To repeat Marv Levy's cliche, I could think of nowhere I would rather have been. And I learned a great deal. Most important, Ken led me to realize how restricted was my thinking about lakes. Like most of us, I considered them almost entirely in only two dimensions. What lay below the surface, except for a few feet near the shore, fit that old saw, "Out of sight, out of mind." We simply don't think about the characteristics of deep water.
Professor Stewart does think about and study those underwater qualities. At each lake, we loaded his boat and rowed out to where he knew the maximum depth was to be found. Then he used various instruments to measure, at one meter intervals, water temperature and light penetration and to sample for later evaluation plants and animals and chemicals.
These two lakes that appear so similar are in fact very different. The water of Conesus Lake appeared brownish and cloudy; Honeoye Lake was greenish from its many larger and slowly drifting particles. But this was in at least one way quite misleading.
One of our tests was to lower a dinner plate-sized Secchi disk down until it disappeared from view. I was surprised to find that we could see it almost twice as deep in Honeoye as in Conesus. Those large particles did not have the effect I expected. Another measure demonstrated that less than one-five thousandths of the light reached 33 feet below the surface of Conesus Lake. It is indeed dark down there.
Ken assigned to me the simplest task -- lowering a net with a small collecting vial attached and slowly raising it to collect plankton -- tiny animals and plants that serve as food for fish and other larger organisms. When we held the vial up to the light, I could at first see only little green specks, aquatic plants or algae, but Ken had me look closer.
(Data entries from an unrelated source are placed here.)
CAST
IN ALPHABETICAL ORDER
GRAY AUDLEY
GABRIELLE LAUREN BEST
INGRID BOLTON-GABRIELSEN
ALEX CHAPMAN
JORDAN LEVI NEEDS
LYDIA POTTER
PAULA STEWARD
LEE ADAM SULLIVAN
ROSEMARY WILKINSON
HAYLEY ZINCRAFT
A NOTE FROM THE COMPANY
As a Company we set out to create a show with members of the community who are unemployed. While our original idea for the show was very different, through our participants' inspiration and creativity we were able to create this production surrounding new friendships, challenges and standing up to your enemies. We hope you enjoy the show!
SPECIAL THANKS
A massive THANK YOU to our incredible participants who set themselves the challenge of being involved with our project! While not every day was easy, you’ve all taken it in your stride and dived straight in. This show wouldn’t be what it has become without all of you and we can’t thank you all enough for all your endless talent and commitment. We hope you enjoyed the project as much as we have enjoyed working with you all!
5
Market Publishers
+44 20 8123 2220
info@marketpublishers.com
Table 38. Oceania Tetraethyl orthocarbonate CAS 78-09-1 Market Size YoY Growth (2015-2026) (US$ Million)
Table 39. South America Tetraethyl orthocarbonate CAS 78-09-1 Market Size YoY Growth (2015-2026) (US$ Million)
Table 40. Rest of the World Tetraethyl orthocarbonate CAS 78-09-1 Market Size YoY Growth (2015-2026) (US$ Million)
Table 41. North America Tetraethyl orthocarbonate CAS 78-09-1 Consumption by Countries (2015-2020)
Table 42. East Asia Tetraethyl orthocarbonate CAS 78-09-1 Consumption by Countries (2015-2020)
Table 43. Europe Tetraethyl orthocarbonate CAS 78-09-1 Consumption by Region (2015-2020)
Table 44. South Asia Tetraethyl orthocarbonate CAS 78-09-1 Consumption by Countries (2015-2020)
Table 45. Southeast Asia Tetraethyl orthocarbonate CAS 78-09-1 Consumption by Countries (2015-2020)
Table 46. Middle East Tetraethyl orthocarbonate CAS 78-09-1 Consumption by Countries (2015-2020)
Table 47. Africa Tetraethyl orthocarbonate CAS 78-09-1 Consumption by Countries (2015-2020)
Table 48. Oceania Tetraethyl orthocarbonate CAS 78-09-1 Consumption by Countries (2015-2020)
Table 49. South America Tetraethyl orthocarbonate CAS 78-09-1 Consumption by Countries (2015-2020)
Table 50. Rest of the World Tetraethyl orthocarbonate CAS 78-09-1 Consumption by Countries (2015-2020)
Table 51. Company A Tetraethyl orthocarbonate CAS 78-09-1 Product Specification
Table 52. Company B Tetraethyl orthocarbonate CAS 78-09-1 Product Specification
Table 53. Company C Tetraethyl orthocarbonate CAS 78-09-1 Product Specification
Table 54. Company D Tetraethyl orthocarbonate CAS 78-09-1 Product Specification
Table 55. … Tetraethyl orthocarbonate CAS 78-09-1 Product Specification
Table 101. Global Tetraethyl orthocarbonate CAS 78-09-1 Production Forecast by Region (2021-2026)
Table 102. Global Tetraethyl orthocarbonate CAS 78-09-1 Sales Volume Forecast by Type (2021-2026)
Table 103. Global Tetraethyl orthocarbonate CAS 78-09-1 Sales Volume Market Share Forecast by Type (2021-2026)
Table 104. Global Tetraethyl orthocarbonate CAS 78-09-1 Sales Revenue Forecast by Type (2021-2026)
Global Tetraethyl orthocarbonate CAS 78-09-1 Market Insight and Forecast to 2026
To my amazement, the bottom of the vial churned with activity. These were minute animals, daphnia and other even smaller species.
Our delightful day represented just one point in Ken's extensive data collection: His long-term measurements provide evidence on which theories like global warming are built and tested.
I salute Ken Stewart for his contributions to science and thank him -- as only the most recent of his hundreds of students -- for his generous spirit.